Billing: Anywhere Removed as a Separate Billable Feature

Cast AI Anywhere is no longer treated as a separate billable feature in the new billing system. Usage is attributed through Workload Autoscaler billing instead, avoiding the double-counting that previously affected organizations using both.

AWS Marketplace Anomaly Detection

A hardcoded AWS Marketplace usage threshold was replaced with per-organization anomaly detection, so unusually high or low usage is flagged against the customer's normal usage rather than a global cutoff.

OMNI Edge Provisioning

OMNI shipped a substantial set of platform improvements this month, hardening the edge networking layer and expanding edge node capability.

Edge Node Capability Expansion

Edge nodes now run on ARM in addition to x86, and GPU MIG and time slicing are supported for finer-grained GPU sharing across workloads. Private connectivity — for example, VPC peering — is now supported for both the API server and the WireGuard server, so edge traffic can stay off the public internet where required. Edge clusters get a local-path provisioner installed by default, and the per-edge-location component set has been rounded out with kvisor, gpu-metrics-exporter, and spot-handler now being default.

Onboarding Hardened Across AWS, GCP, and OCI

Edge location onboarding scripts for all three providers were rebuilt this month. GCP and AWS no longer use static credentials — GCP moved to workload identity, AWS to OIDC — and OCI's onboarding script was rewritten with the same pattern and switched to OIDC authentication. AWS edge nodes can now be assigned a custom Instance Profile (a prerequisite for pulling images from private ECR registries), GCP edge nodes can use a provided GCP service account as their credential provider, and the GCP onboarding flow supports a configurable VPC CIDR. Cluster onboarding can also be expressed in Terraform.

Edge Node Reliability and Onboarding Guardrails

Pods scheduled to an unhealthy edge node no longer stay stuck in Pending — edge nodes are now reported as NotReady when the underlying remote node becomes unhealthy, so the Kubernetes scheduler can route work elsewhere. Edge location onboarding also blocks when an older agent version is running, preventing customers from connecting to an edge location that would silently misbehave in the cluster.

Organization Management

Organization Membership Badge

The organization list now shows a badge when you're not a member of an organization, making the distinction visible before you try to act on it.

Per-Cluster Notifications and Navigation Improvements

Notifications can now be configured per cluster from the console. The bell icon in the header navigates to the notifications view, where a Slack channel multi-select replaces the previous behavior, and several default values have been tightened to reduce setup friction for customers new to the platform.

User Interface Improvements

OpsPilot Header and Delete Confirmation

The OpsPilot chat header was redesigned, the delete-conversation flow now prompts for confirmation before deleting, and a badge appears when a reminder is set.
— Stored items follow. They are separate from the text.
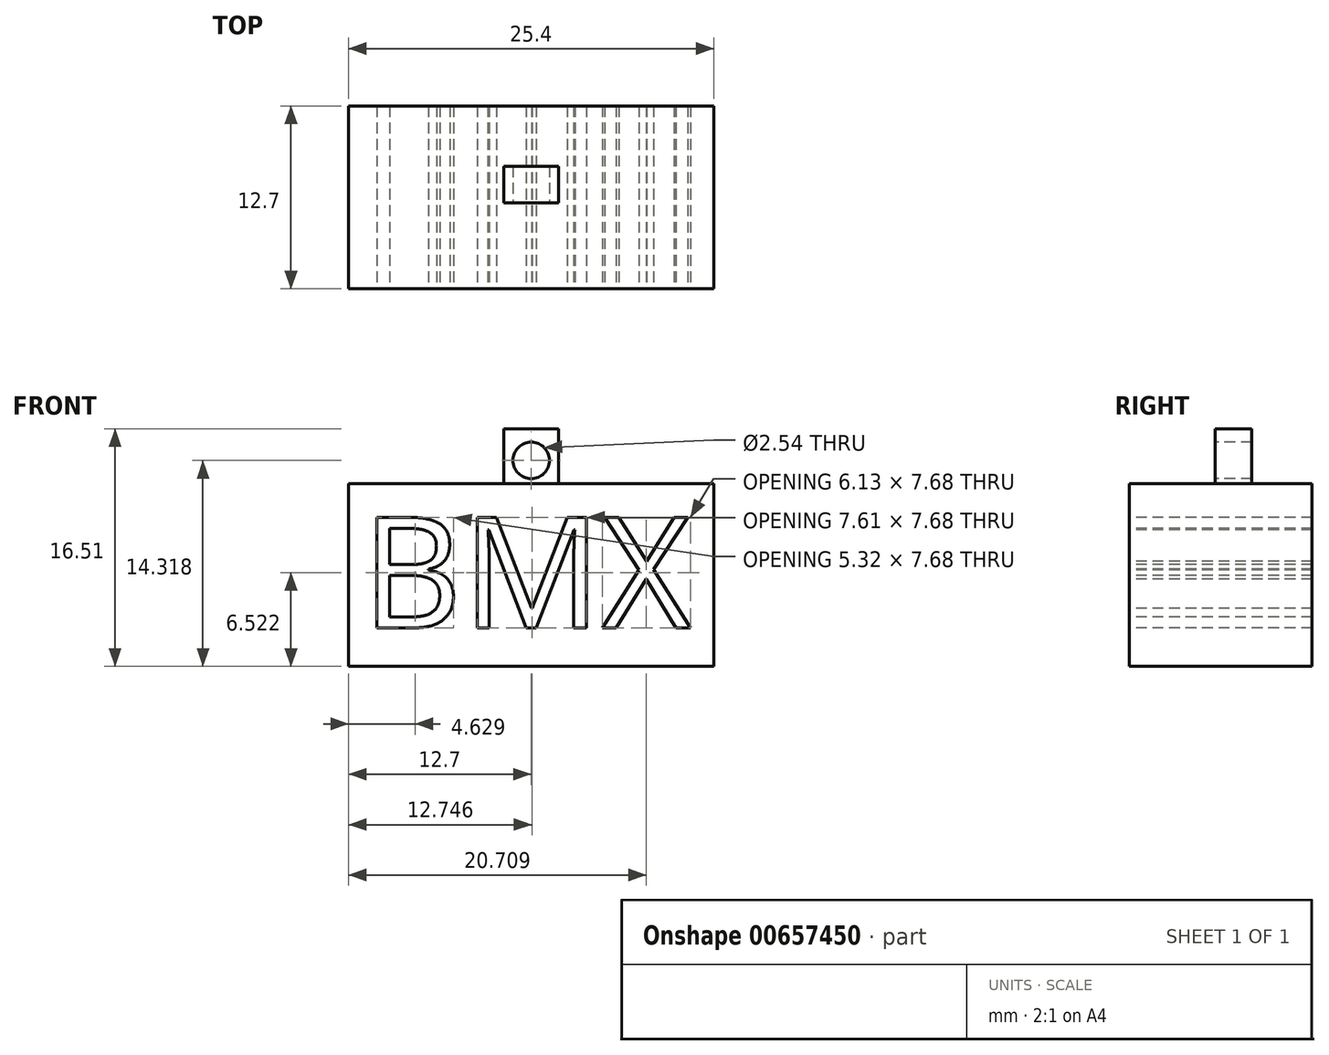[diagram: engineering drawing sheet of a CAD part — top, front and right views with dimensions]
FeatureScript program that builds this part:
annotation { "Feature Type Name" : "Feature", "Feature Type Description" : "" }
export const myFeature = defineFeature(function(context is Context, id is Id, definition is map)
    precondition{}
    {
        {
            var Q0;
            Q0=qCreatedBy(makeId("Front.planeOp"),FACE);
            var sketch = newSketch(context, id + "F0", { "sketchPlane" : qUnion([Q0])});
            skLineSegment(sketch, "E0.bottom", {"start": v(12.7, 6.35) * mm, "end": v(-12.7, 6.35) * mm});
            skLineSegment(sketch, "E0.top", {"start": v(12.7, -6.35) * mm, "end": v(-12.7, -6.35) * mm});
            skLineSegment(sketch, "E0.left", {"start": v(12.7, 6.35) * mm, "end": v(12.7, -6.35) * mm});
            skLineSegment(sketch, "E0.right", {"start": v(-12.7, 6.35) * mm, "end": v(-12.7, -6.35) * mm});
            skPoint(sketch, "E0.middle", {"position": v(0, 0) * mm});
            skSolve(sketch);
        }
        {
            var Q0;
            Q0=makeQuery(id+"F0.imprint","IMPRINT",FACE,{"disambiguationData":[TD([[makeQuery(id+"F0.imprint","IMPRINT",EDGE,{"derivedFrom":sQuery(id+"F0.wireOp",EDGE,"E0.bottom")}),1.0]])]});
            extrude(context, id + "F1", {"entities" : qUnion([Q0]), "depth" : 12.7 * mm, "offsetDistance" : 25.4 * mm});
        }
        {
            var Q0;
            Q0=makeQuery(id+"F1.opExtrude","CAP_FACE",FACE,{"disambiguationData":[OSD([sQuery(id+"F0.wireOp",EDGE,"E0.bottom"),sQuery(id+"F0.wireOp",EDGE,"E0.top"),sQuery(id+"F0.wireOp",EDGE,"E0.left"),sQuery(id+"F0.wireOp",EDGE,"E0.right")])],"isStart":false});
            var sketch = newSketch(context, id + "F2", { "sketchPlane" : qUnion([Q0])});
            skText(sketch, "E1", { "text": "BMX", "fontName": "OpenSans-Regular.ttf"});
            const initialGuessF2  = {"E1": [-0.01179, -0.00367, 1, 0, 0.00775]};
            skSetInitialGuess(sketch, initialGuessF2);
            skSolve(sketch);
        }
        {
            var Q0;
            Q0 = qSketchRegion(id + "F2", true);
            extrude(context, id + "F3", {"entities" : qUnion([Q0]), "operationType" : NewBodyOperationType.REMOVE, "oppositeDirection" : true, "depth" : 35.84 * mm, "offsetDistance" : 25.4 * mm});
        }
        {
            var Q0;
            Q0=makeQuery(id+"F1.opExtrude","SWEPT_FACE",FACE,{"disambiguationData":[OSD([sQuery(id+"F0.wireOp",EDGE,"E0.bottom")])]});
            var sketch = newSketch(context, id + "F4", { "sketchPlane" : qUnion([Q0])});
            skLineSegment(sketch, "E2.bottom", {"start": v(-1.9, -6.74) * mm, "end": v(1.9, -6.74) * mm});
            skLineSegment(sketch, "E2.top", {"start": v(-1.9, -4.2) * mm, "end": v(1.9, -4.2) * mm});
            skLineSegment(sketch, "E2.left", {"start": v(-1.9, -6.74) * mm, "end": v(-1.9, -4.2) * mm});
            skLineSegment(sketch, "E2.right", {"start": v(1.9, -6.74) * mm, "end": v(1.9, -4.2) * mm});
            skPoint(sketch, "E2.middle", {"position": v(0, -5.47) * mm});
            skSolve(sketch);
        }
        {
            var Q0;
            Q0=makeQuery(id+"F4.imprint","IMPRINT",FACE,{"disambiguationData":[TD([[makeQuery(id+"F4.imprint","IMPRINT",EDGE,{"derivedFrom":sQuery(id+"F4.wireOp",EDGE,"E2.bottom")}),1.0]])]});
            extrude(context, id + "F5", {"entities" : qUnion([Q0]), "operationType" : NewBodyOperationType.ADD, "depth" : 3.8 * mm, "offsetDistance" : 25.4 * mm});
        }
        {
            var Q0;
            Q0=makeQuery(id+"F5.opExtrude","SWEPT_FACE",FACE,{"disambiguationData":[OSD([sQuery(id+"F4.wireOp",EDGE,"E2.bottom")])]});
            var sketch = newSketch(context, id + "F6", { "sketchPlane" : qUnion([Q0])});
            skCircle(sketch, "E3", {"center": v(0, 7.97) * mm, "radius": 1.27 * mm});
            skSolve(sketch);
        }
        {
            var Q0;
            Q0=makeQuery(id+"F6.imprint","IMPRINT",FACE,{"disambiguationData":[TD([[makeQuery(id+"F6.imprint","IMPRINT",EDGE,{"derivedFrom":sQuery(id+"F6.wireOp",EDGE,"E3")}),1.0]])]});
            extrude(context, id + "F7", {"entities" : qUnion([Q0]), "operationType" : NewBodyOperationType.REMOVE, "oppositeDirection" : true, "depth" : 25.4 * mm, "offsetDistance" : 25.4 * mm});
        }
    });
Event Log View Persistence

The event log now keeps the selected view when you toggle between options, instead of resetting.

Terraform and Agent Updates

We've released an updated version of our Terraform provider. As always, the latest changes are detailed in the changelog on GitHub. The updated provider and modules are now ready for use in your infrastructure-as-code projects in Terraform's registry.

We have released a new version of the Cast AI agent. The complete list of changes is here. To update the agent in your cluster, please follow these steps or use the Component Control dashboard in the Cast AI console.